Generically, I suppose, "Herbie: Fully Loaded" decodes into a girlpower essay, feeble in its reach, unconvincing in its execution, cute in its tone, endless in its unspooling. Lohan plays Maggie Peyton, a young woman with racing in her blood, as her dad (the underused Michael Keaton) is a former champ. But he's putting all his money behind his son's racing career, whereas she's the one who inherited the reflexes and the will to race. But, as a college graduation gift, Ray lets her buy a $75 junker in an auto graveyard, and as fate would have it, that's where famous No. 53, which got Dean Jones in multiple winner's circles back in the '60s, has gone to die. But Herbie is the Beetle too tough for extinction and, having a will of his own, forces the young woman to choose him, then reveals his genius for racing in cute ways.

The movie is set up to spotlight infantile dramatizations of real-world problems, then not acknowledge them: The Peyton clan is completely dysfunctional, but the movie addresses this only by indirection; Papa Ray is one of those hidebound traditionalists who thinks he can insist that his daughter be a certain thing, as opposed to letting her be what her nature demands.

But he's not the villain. That role goes to another absurd conceit, a NASCAR champ named Trip Murphy (Matt Dillon) who, beaten in a pickup race by Herbie with Maggie hanging on for dear life, conceives a vendetta against the car and the young woman. The sexual innuendo here -- handsome older man, extremely seductive younger woman, relationship full of hostility and intimidation -- is all the more powerful for the movie's utter inability to face it. I'm thinking: Why don't they just get a room? Frankly there's a lot more heat between these two, separated by taboo and tradition, than between Lohan and her nominal if puppy-like love interest, played by the unexceptional Justin Long.

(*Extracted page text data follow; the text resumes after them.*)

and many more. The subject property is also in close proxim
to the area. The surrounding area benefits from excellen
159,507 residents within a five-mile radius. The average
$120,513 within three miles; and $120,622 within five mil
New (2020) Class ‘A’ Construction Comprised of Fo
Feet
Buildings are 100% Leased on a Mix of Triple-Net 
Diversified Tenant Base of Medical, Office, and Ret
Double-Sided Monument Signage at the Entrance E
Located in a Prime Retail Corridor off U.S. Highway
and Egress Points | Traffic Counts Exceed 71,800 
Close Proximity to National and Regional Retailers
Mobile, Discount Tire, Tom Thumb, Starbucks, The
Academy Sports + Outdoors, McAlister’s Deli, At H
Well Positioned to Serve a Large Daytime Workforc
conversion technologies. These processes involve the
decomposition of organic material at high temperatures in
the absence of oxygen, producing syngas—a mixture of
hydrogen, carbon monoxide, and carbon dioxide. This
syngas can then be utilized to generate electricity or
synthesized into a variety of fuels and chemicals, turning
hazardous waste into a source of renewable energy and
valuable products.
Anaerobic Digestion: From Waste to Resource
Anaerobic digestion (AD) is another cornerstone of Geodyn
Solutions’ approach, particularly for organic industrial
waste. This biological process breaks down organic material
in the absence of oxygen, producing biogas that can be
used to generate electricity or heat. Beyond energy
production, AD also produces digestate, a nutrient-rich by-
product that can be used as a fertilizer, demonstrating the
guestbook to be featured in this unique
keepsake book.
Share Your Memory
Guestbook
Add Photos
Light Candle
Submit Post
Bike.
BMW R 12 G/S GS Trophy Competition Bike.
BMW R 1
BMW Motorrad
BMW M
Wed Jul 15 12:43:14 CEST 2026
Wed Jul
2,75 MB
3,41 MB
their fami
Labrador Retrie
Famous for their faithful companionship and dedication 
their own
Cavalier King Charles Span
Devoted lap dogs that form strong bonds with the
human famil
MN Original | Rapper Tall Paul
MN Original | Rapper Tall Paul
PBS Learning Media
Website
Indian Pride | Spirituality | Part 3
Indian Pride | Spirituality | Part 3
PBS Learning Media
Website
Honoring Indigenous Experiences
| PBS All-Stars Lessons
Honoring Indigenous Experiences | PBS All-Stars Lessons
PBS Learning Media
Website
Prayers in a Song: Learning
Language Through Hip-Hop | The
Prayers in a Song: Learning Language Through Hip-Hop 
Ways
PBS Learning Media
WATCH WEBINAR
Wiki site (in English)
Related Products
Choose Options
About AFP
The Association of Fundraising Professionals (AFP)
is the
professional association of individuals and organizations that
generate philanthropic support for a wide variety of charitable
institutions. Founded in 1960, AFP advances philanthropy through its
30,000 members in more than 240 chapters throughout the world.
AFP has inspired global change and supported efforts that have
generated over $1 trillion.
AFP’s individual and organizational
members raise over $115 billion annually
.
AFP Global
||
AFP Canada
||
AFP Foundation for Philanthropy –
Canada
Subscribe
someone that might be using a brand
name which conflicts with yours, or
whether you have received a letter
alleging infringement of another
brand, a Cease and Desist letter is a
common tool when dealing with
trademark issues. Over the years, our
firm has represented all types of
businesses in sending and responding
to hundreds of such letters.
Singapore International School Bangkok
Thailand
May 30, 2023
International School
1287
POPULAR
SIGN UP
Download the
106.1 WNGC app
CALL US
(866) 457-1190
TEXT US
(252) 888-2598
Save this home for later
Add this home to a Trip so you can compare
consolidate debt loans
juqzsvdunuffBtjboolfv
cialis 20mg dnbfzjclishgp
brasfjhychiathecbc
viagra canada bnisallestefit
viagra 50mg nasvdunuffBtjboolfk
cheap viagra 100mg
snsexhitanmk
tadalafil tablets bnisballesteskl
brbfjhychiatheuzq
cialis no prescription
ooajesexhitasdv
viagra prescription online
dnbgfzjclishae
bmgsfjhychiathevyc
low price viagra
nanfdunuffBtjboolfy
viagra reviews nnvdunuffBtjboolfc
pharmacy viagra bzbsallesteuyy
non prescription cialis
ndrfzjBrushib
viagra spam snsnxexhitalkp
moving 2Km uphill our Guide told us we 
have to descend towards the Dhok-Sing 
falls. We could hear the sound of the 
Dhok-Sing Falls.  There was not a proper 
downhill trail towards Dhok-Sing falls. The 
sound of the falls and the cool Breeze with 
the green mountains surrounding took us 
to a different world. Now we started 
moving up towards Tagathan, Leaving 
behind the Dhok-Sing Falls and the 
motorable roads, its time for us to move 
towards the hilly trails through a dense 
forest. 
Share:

Of course all plot strains pull us toward the Big Race, where Maggie, astride Herbie, must race for all the dough against the evil Trip. Any doubts about the outcome? If so, you'd best quit reading now because I'm about to give it away.

You have to say: This is not right. The glory of sports is that anyone can beat anyone. A Jim Braddock can beat a Max Baer and a Max Schmeling can beat a Joe Lewis. Boston can run four straight on the Yankees. Harvard can beat Yale, 29 to 29. The Cobden Appleknockers can beat Carver. Oh, wait, no, Carver won that one. Anyhow, what makes sports real to people is the process by which, on a given day, the little guy can get lucky, find some heroism, find some guts and unbelievably win. And when that happens -- ever so rarely -- it's almost transcendental.

In this movie, the win comes because Herbie is magic. So what's the big deal in that? What's the accomplishment? Where's the heroism, the skill, the grit? It's not that Maggie is a good driver or that she has more guts than the vile Trip Murphy, it's that Herbie, via film trickery, can do things no car in history can do, such as go sideways -- how lame is that? -- on the cyclone fence so that his 180-horsepower engine can get by Trip with his 800 horses. It's just . . . ridiculous. Nobody's going to believe it. Nobody should have to.

Herbie: Fully Loaded (101 minutes, at area theaters) is rated G, despite sexual innuendo.